Plots evaluation of n_clusters and clustering metrics Bayesian Information Criterion (BIC), Calinski-Harabasz (CH), and Silhouette Coefficient (SC) from df_eval.

The clustering evaluation metrics (BIC, CH, and SC) are ranked by the average of their independent rankings.

Added in version 0.1.0.

Parameters:

df_eval (pd.DataFrame, shape (n_datasets, n_metrics)) –
DataFrame with evaluation measures for scale sets. Each row corresponds to a specific scale set and columns are as follows:
- ’name’: Name of clustering datasets.
- ’n_clusters’: Number of clusters.
- ’BIC’: Bayesian Information Criterion.
- ’CH’: Calinski-Harabasz Index.
- ’SC’: Silhouette Coefficient.
figsize (tuple, default=(6, 4)) – Figure dimensions (width, height) in inches.
dict_xlims (dict, optional) – A dictionary containing x-axis limits for subplots. Keys should be the subplot axis number ({0, 1, 2, 3}) and values should be tuple specifying (xmin, xmax). If None, x-axis limits are auto-scaled.

Returns:

fig (Figure) – Figure object containing the evaluation subplots.
ax (array of Axes) – Array of Axes objects, each representing a subplot within the figure.

Notes

Returned as a (fig, ax) pair (see AAclustPlot for the shared return contract).
The data is ranked in ascending order of the average ranking of the scale sets.

See also

AAclust.eval() for details on evaluation measures.

Examples

To demonstrate the AAclustPlot().eval() method, we create an example dataset:

from sklearn.decomposition import PCA
import matplotlib.pyplot as plt
import aaanalysis as aa
aa.options["verbose"] = False
# Obtain example scale dataset
df_scales = aa.load_scales()
X = df_scales.T
# Fit AAclust model and retrieve labels for evaluation
aac = aa.AAclust()
list_labels = [aac.fit(X, n_clusters=n).labels_ for n in [3, 5, 10, 25, 50, 100, 150, 200]]
df_eval = aac.eval(X, list_labels=list_labels)

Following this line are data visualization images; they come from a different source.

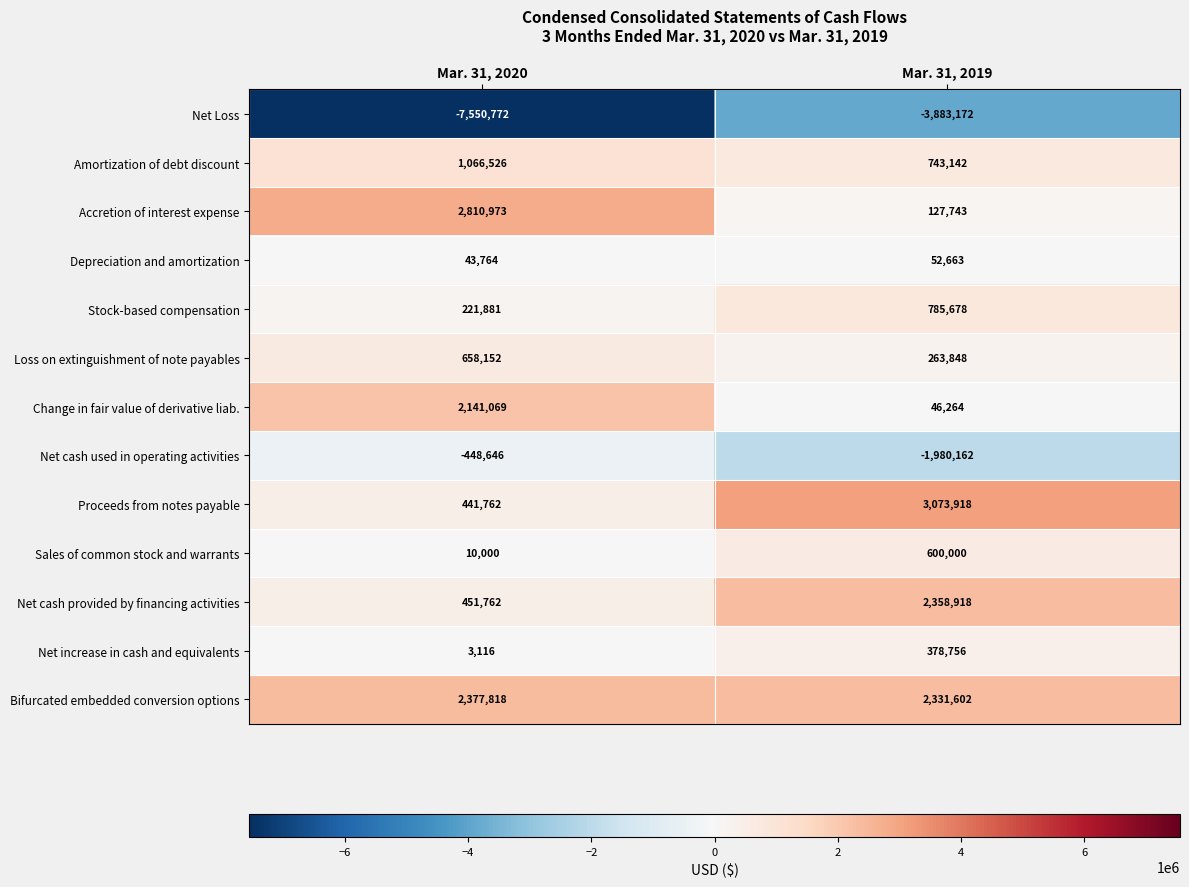

What is the spread (max minus min) of values at Mar. 31, 2020?

10361745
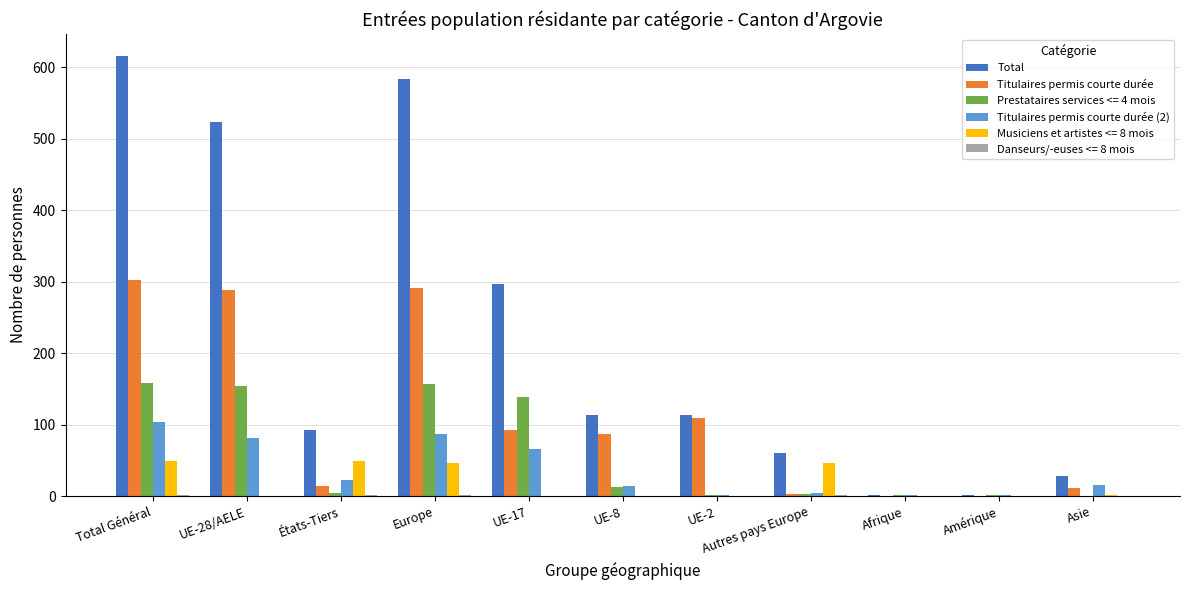

What is the difference between the Titulaires permis courte durée values at UE-8 and UE-28/AELE?

201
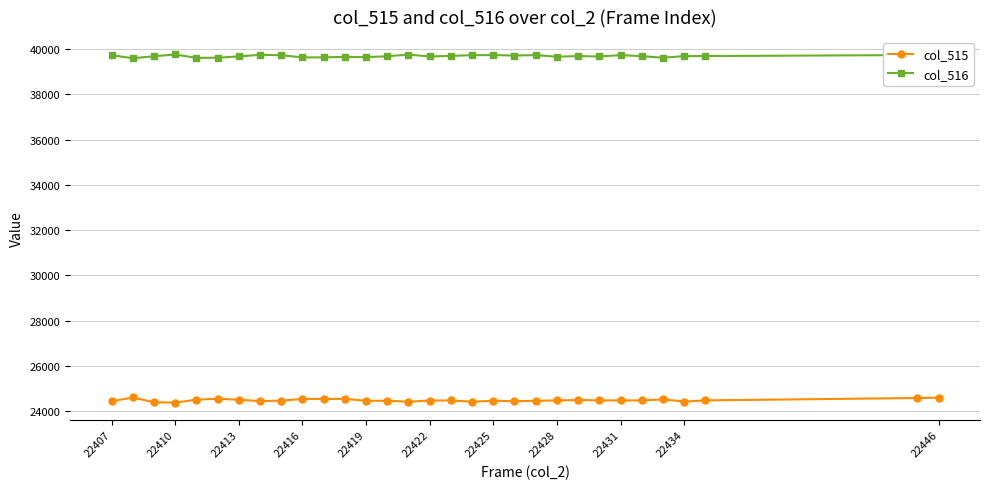

What is the sum of all col_516 values?

1230365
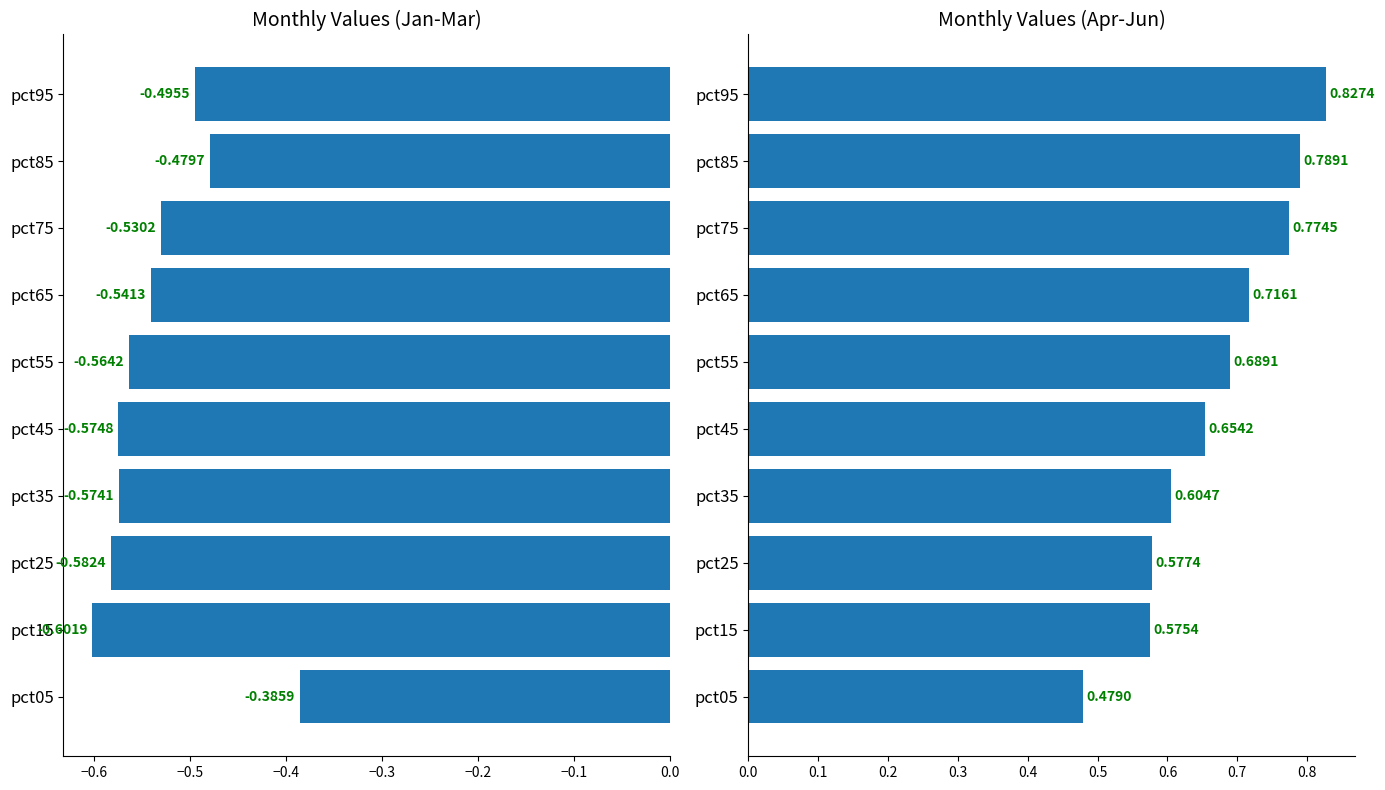

Read the Jan value at 8.

-0.5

And can visualize now all results of the `df_eval``. The clustering results are ranked in from top to down by the average ranking over all three quality measures (BIC, SC, and CH):

aac_plot = aa.AAclustPlot(model_class=PCA)
fig, ax = aac_plot.eval(df_eval=df_eval)
plt.show()

../_images/aac_plot_eval_1_output_3_0.png

You can adjust the x-axis limits of the three quality measures using the dict_xlims parameter:

dict_xlims = {0:(0, 250), 1:(-7500, 7500), 2:(0, 200), 3:(0, 0.4)}
aac_plot.eval(df_eval=df_eval, dict_xlims=dict_xlims)
plt.show()

../_images/aac_plot_eval_2_output_5_0.png

Further parameters. AAclustPlot.eval also accepts: figsize — Figure dimensions (width, height) in inches.

# Further parameters: figsize sets the figure dimensions (width, height) in inches
import matplotlib.pyplot as plt
aac_plot.eval(df_eval=df_eval, figsize=(7, 6))
plt.tight_layout()
plt.show()

../_images/aac_plot_eval_3_output_7_0.png